Vytenis Andriukaitis calls ‘fake news’ on Trump drug price blame game. Tariffs on medicines – if ever proposed by the US – would be ‘a humanitarian tragedy’, he says
Health commissioner Vytenis Andriukaitis has flatly rejected the accusation by Donald Trump that “freeloading” Europe is benefiting from US pharmaceutical research. “Sorry to say, it’s fake news; it’s absolutely fake news,” he told Science|Business.
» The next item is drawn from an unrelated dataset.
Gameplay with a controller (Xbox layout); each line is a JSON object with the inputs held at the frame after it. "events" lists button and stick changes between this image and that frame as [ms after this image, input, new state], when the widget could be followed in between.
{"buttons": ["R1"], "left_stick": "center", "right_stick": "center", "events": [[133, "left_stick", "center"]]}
Trump blames high drug prices in the US in part on foreign countries that gain from significant US investment in medical research without paying their fair share of the costs. The White House Council of Economic Advisers issued a report in February that described “free-riding” by wealthy countries as “the root of the problem.”
“America will not be cheated any longer and especially will not be cheated by foreign countries,” the president said in a speech on May 11. Foreign governments, “extort unreasonably low prices from US drugmakers,” he said, setting out his plan to deliver on a campaign pledge to bring down the price of pharmaceuticals.
At the same time, the Department of Health and Human Services published the American Patients First plan, its blueprint for cutting drug prices. As one of “four major problems” to be addressed, it includes foreign governments that, “freeload off of American innovation.”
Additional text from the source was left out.